3. Search all filesystems for files larger than 100MB. For this example connect a USB drive with a collection of files on it including some that are over 100MB in size. You should be able to scroll through the returned results and see that the larger files on the pen drive have been included in the results.

sudo find / -type f -size +100M

Finding the 10 Largest Linux Files on Your Drive

What are the top ten files  or directories on our machine? How large are they and where are they located? Using a little Linux command line magic we can target these files with only one line of commands.

1. Open a terminal.

2. Use the du command to search all files and then use two pipes to format the returned data.

du -aBM will search all files and directories, returning their sizes in megabytes. 

/ is the root directory, the starting point for the search.

2>/dev/null will send any errors to /dev/null ensuring that no errors are printed to the screen. 

| sort -nr is a pipe that sends the output of du command to be the input of sort which is then listed in reverse order.

| head -n 10 will list the top ten files/directories returned from the search.

sudo du -aBm / 2>/dev/null | sort -nr | head -n 10

3. Press Enter to run the command. It will take a little time to run as it needs to check every directory of the filesystem. Once complete it will return the top ten largest files / directories, their sizes and locations.

(Image credit: Tom's Hardware)

With this collection of commands, you have several ways to identify and locate large files in Linux. It's extremely useful to be able to do this when you need to quickly select big files for deletion to free up your precious system resources. As always, take care when poking around your filesystem to ensure you aren’t deleting something critical!

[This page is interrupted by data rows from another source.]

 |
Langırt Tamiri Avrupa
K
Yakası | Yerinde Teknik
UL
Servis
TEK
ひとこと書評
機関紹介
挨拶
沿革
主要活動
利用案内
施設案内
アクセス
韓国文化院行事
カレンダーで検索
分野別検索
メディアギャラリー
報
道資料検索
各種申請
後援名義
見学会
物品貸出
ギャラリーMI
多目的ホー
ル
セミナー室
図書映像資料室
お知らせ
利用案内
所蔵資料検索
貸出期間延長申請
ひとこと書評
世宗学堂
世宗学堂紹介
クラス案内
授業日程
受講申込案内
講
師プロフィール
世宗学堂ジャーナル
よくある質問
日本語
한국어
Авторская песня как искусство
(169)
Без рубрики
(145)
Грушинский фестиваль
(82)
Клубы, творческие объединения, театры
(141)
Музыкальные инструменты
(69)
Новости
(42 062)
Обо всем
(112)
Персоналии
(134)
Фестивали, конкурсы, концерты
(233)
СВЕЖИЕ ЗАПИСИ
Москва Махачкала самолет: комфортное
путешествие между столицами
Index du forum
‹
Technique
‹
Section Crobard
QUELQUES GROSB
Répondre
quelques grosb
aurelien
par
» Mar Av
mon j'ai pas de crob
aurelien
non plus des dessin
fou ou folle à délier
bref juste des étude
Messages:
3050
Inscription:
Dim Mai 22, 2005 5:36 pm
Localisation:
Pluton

Jo Hinchliffe is a UK-based freelance writer for Tom's Hardware US. His writing is focused on tutorials for the Linux command line.  

  • luizfnpinho
    I was wondering what would be the best way to list the most dense folder, in terms of disk occupation. I had already a situation where an application was (wrongly) creating thousands of small files, and it was hard to find out the disk space's offender.
    Reply
  • DotNetMaster777
    Useful commands
    Reply
  • domih
    luizfnpinho said:
    I was wondering what would be the best way to list the most dense folder, in terms of disk occupation. I had already a situation where an application was (wrongly) creating thousands of small files, and it was hard to find out the disk space's offender.

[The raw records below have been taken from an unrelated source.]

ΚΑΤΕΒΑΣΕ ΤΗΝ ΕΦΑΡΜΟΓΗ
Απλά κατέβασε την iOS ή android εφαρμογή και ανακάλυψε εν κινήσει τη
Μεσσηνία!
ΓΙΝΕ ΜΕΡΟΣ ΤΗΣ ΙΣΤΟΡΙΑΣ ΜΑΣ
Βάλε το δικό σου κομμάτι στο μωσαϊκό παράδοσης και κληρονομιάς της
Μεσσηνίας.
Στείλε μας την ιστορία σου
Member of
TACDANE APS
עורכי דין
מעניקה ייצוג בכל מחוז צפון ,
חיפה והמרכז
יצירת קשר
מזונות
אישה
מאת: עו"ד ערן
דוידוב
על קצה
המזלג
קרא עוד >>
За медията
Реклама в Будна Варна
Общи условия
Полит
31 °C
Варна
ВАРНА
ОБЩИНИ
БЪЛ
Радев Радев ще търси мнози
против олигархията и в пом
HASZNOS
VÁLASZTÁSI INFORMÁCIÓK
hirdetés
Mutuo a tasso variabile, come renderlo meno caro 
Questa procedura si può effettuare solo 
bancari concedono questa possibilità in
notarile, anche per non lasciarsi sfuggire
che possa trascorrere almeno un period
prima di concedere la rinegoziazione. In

    Suggestioncd to a directory you have access to.
    run:find . -maxdepth 1 -type d -print0 | xargs -0 -I {} sh -c 'echo $(find "{}" -printf "\n" | wc -l) "{}"' | sort -nr | head -n 10

    This return the top 10 folders with the most files (not necessarily the biggest folders in size).

    Example
    domih@trx:~$ find . -maxdepth 1 -type d -print0 | xargs -0 -I {} sh -c 'echo $(find "{}" -printf "\n" | wc -l) "{}"' | sort -nr | head -n 10
    257681 .
    86846 ./.cache
    26093 ./.mozilla
    19392 ./.config
    18697 ./.phoronix-test-suite
    15151 ./.gradle
    13930 ./clion-2021.3.4
    13289 ./.local
    10035 ./.cargo
    5962 ./.wine

    Ref: https://stackoverflow.com/questions/9157138/recursively-counting-files-in-a-linux-directory
    Otherwise to manually peruse through a file system:

    https://www.systranbox.com/how-to-install-baobab-linux/
    Alternatively, use ncdu which is more useful than the GUI-based Disk Usage Analyzer (baobab):

    sudo apt install ncdu
    # Go to the directory you want to analyze or pass the directory path as parameter
    ncdu ~
    # Read the ncdu man page to look at all the options and commands.

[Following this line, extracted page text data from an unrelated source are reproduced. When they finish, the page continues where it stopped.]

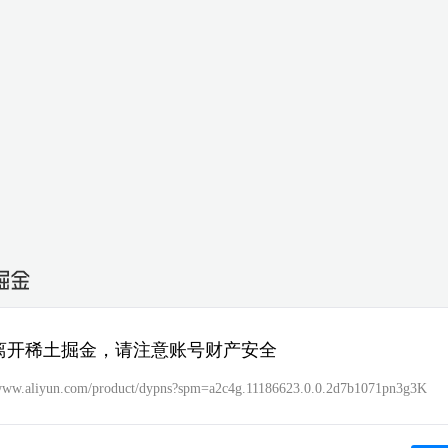
离开稀土掘金，请注意账号财产安全
/www.aliyun.com/product/dypns?spm=a2c4g.11186623.0.0.2d7b1071pn3g3K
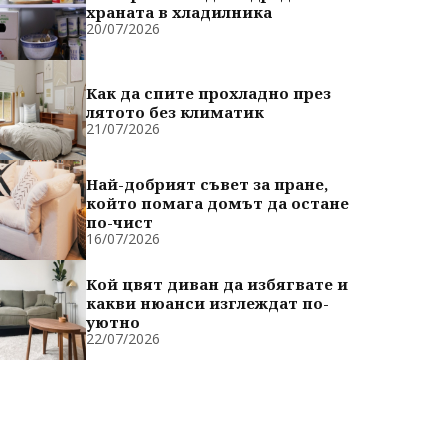
храната в хладилника
20/07/2026
Как да спите прохладно през
лятото без климатик
21/07/2026
Най-добрият съвет за пране,
който помага домът да остане
по-чист
16/07/2026
Кой цвят диван да избягвате и
какви нюанси изглеждат по-
уютно
22/07/2026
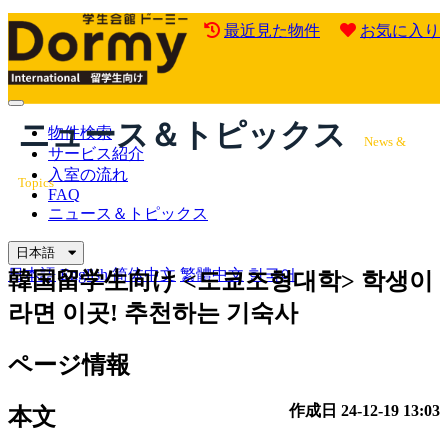
最近見た物件
お気に入り
Mobile
ニュース＆トピックス
Menu
物件検索
News &
サービス紹介
入室の流れ
Topics
FAQ
ニュース＆トピックス
日本語
日本語
English
简体中文
繁體中文
한국어
韓国留学生向け
<도쿄조형대학> 학생이
라면 이곳! 추천하는 기숙사
ページ情報
作成日
24-12-19 13:03
本文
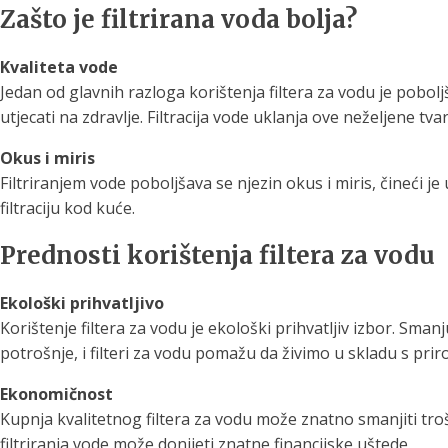
Zašto je filtrirana voda bolja?
Kvaliteta vode
Jedan od glavnih razloga korištenja filtera za vodu je pobol
utjecati na zdravlje. Filtracija vode uklanja ove neželjene tv
Okus i miris
Filtriranjem vode poboljšava se njezin okus i miris, čineći 
filtraciju kod kuće.
Prednosti korištenja filtera za vodu
Ekološki prihvatljivo
Korištenje filtera za vodu je ekološki prihvatljiv izbor. S
potrošnje, i filteri za vodu pomažu da živimo u skladu s pri
Ekonomičnost
Kupnja kvalitetnog filtera za vodu može znatno smanjiti tr
filtriranja vode može donijeti znatne financijske uštede.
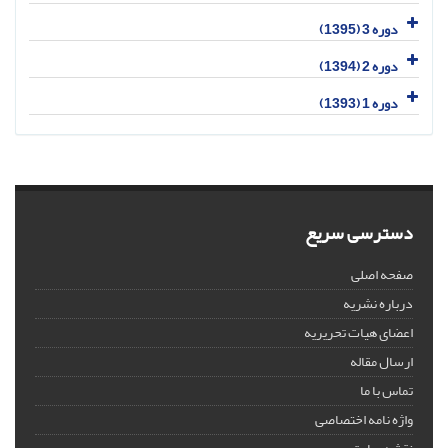
دوره 3 (1395)
دوره 2 (1394)
دوره 1 (1393)
دسترسی سریع
صفحه اصلی
درباره نشریه
اعضای هیات تحریریه
ارسال مقاله
تماس با ما
واژه نامه اختصاصی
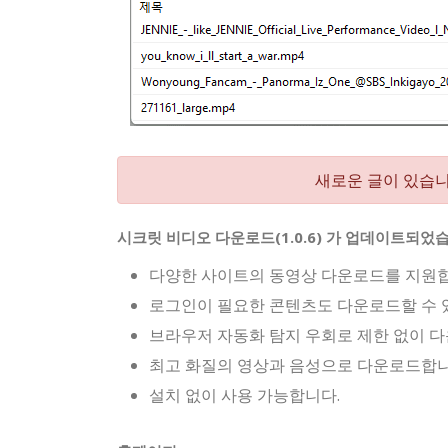
새로운 글이 있습니
시크릿 비디오 다운로드(1.0.6) 가 업데이트되었
다양한 사이트의 동영상 다운로드를 지원합
로그인이 필요한 콘텐츠도 다운로드할 수 
브라우저 자동화 탐지 우회로 제한 없이 다
최고 화질의 영상과 음성으로 다운로드합니
설치 없이 사용 가능합니다.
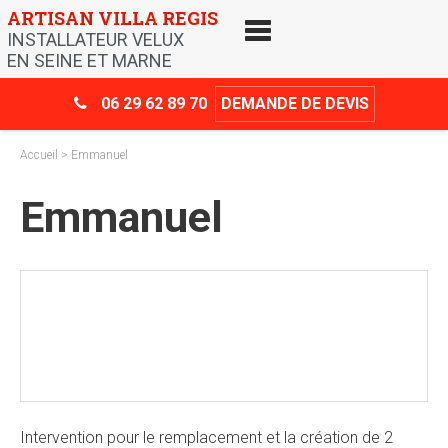
Skip
ARTISAN VILLA REGIS
to
INSTALLATEUR VELUX
content
EN SEINE ET MARNE
06 29 62 89 70
DEMANDE DE DEVIS
Accueil
> Emmanuel
Emmanuel
Crédit d’impôt
-30%
Intervention pour le remplacement et la création de 2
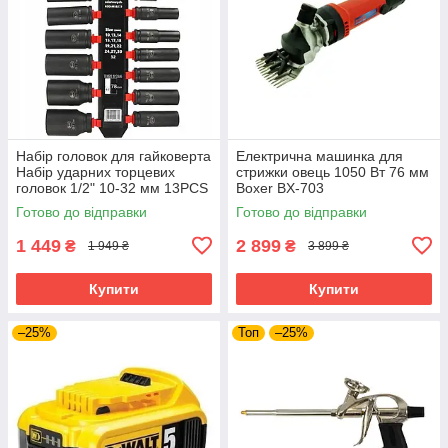
Набір головок для гайковерта
Електрична машинка для
Набір ударних торцевих
стрижки овець 1050 Вт 76 мм
головок 1/2" 10-32 мм 13PCS
Boxer BX-703
BJC /довгі/. M58272
електротриммер для стрижки
Готово до відправки
Готово до відправки
худоби тварин
1 449
2 899
₴
₴
1 949 ₴
3 899 ₴
Купити
Купити
–25%
Топ
–25%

    Ref: comment in https://www.tomshardware.com/how-to/check-disk-usage-linux
    Reply
  • ravenpi
    luizfnpinho said:
    I was wondering what would be the best way to list the most dense folder, in terms of disk occupation. I had already a situation where an application was (wrongly) creating thousands of small files, and it was hard to find out the disk space's offender.

    One thing that I tend to do in these circumstances -- which I don't have time to flesh out right now -- is to take a snapshot of whatever it is I'm looking at (in your case, directories), then take another look, say, 20 seconds later, and see which one has the biggest delta -- e.g., in your case, the most files created in that interval.